I'm planning on writing a Parser for some language. I'm quite confident that I could cobble together a parser in Parsec without too much hassle, but I thought about including comments into the AST so that I could implement a code formatter in the end.
At first, adding an extra parameter to the AST types seemed like a suitable idea (this is basically what was suggested in this answer). For example, instead of having
data Expr = Add Expr Expr | ...
one would have
data Expr a = Add a Expr Expr
and use a
for whatever annotation (e.g. for comments that come after the expression).

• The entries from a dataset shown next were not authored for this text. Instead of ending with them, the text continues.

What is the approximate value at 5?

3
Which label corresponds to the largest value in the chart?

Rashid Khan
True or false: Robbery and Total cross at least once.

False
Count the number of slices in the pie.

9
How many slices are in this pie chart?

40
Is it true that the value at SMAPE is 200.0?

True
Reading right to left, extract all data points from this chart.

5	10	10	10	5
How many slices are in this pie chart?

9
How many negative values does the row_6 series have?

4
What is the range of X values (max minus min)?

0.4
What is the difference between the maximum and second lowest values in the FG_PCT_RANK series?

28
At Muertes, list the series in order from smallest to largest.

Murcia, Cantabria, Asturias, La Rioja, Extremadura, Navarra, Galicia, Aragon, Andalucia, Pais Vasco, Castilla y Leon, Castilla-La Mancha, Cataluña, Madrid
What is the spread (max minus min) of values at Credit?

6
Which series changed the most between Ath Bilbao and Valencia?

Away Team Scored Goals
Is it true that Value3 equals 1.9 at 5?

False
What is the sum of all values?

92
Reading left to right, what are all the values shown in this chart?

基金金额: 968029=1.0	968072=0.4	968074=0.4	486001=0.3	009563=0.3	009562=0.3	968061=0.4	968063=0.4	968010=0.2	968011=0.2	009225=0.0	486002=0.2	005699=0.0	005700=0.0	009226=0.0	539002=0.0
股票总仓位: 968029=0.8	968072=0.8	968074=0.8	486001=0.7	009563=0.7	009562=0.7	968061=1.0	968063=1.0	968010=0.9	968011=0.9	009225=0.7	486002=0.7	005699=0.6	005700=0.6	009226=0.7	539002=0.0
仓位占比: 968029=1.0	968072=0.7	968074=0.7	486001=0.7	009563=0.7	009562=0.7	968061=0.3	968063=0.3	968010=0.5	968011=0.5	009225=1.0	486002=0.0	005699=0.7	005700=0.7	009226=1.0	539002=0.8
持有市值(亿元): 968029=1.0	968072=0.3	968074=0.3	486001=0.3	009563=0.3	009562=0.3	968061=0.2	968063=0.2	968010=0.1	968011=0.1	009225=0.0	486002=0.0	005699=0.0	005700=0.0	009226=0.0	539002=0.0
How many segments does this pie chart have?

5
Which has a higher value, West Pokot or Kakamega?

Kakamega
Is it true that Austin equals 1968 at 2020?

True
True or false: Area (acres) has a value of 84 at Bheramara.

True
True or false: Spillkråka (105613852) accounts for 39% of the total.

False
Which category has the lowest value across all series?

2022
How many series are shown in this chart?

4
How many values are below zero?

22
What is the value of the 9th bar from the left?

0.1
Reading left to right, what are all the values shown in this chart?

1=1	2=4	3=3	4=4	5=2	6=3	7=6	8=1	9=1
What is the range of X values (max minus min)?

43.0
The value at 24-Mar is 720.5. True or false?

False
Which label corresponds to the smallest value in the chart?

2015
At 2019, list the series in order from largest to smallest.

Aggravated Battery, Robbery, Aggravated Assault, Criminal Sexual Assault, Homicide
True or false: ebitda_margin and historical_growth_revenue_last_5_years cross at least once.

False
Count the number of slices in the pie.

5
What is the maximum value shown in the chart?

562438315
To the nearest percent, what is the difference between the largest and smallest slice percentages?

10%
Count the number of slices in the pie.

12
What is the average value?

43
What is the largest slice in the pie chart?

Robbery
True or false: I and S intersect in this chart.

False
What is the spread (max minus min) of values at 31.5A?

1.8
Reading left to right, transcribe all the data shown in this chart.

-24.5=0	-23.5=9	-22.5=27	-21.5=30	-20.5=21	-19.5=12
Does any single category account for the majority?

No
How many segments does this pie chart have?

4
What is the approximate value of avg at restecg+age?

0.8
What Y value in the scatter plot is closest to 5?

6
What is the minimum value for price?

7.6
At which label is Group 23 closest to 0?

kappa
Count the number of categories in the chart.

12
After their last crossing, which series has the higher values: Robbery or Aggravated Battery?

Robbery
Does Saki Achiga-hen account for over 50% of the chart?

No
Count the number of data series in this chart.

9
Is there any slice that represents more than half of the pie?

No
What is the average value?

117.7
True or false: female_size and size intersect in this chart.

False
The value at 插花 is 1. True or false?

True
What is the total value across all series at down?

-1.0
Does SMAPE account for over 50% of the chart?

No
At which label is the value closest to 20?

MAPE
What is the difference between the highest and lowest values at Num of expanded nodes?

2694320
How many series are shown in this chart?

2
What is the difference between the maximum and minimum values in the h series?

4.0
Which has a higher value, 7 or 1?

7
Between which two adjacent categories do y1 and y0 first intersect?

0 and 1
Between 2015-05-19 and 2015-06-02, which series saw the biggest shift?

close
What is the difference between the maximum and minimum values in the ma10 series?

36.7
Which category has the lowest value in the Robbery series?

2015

However, there are some not so exciting cases. The language features C-like comments (// ...
, /* .. */
) and a simple for loop like this:
for (i in 1:10)
{
... // list of statements
}
Now, excluding the body there are at least 10
places where one could put one (or more) comments:
/*A*/ for /*B*/ ( /*C*/ i /*E*/ in /*F*/ 1 /*G*/ : /*H*/ 10 /*I*/ ) /*J*/
{ /*K*/
...
In other words, while the for loop could previously be comfortably represented as an identifier (i
), two expressions (1
& 10
) and a list of statements (the body), we would now at least had to include 10
more parameters or records for annotations.
This get ugly and confusing quite quickly, so I wondered whether there is a clear better way to handle this. I'm certainly not the first person wanting to write a code formatter that preserves comments, so there must be a decent solution or is writing a formatter just that messy?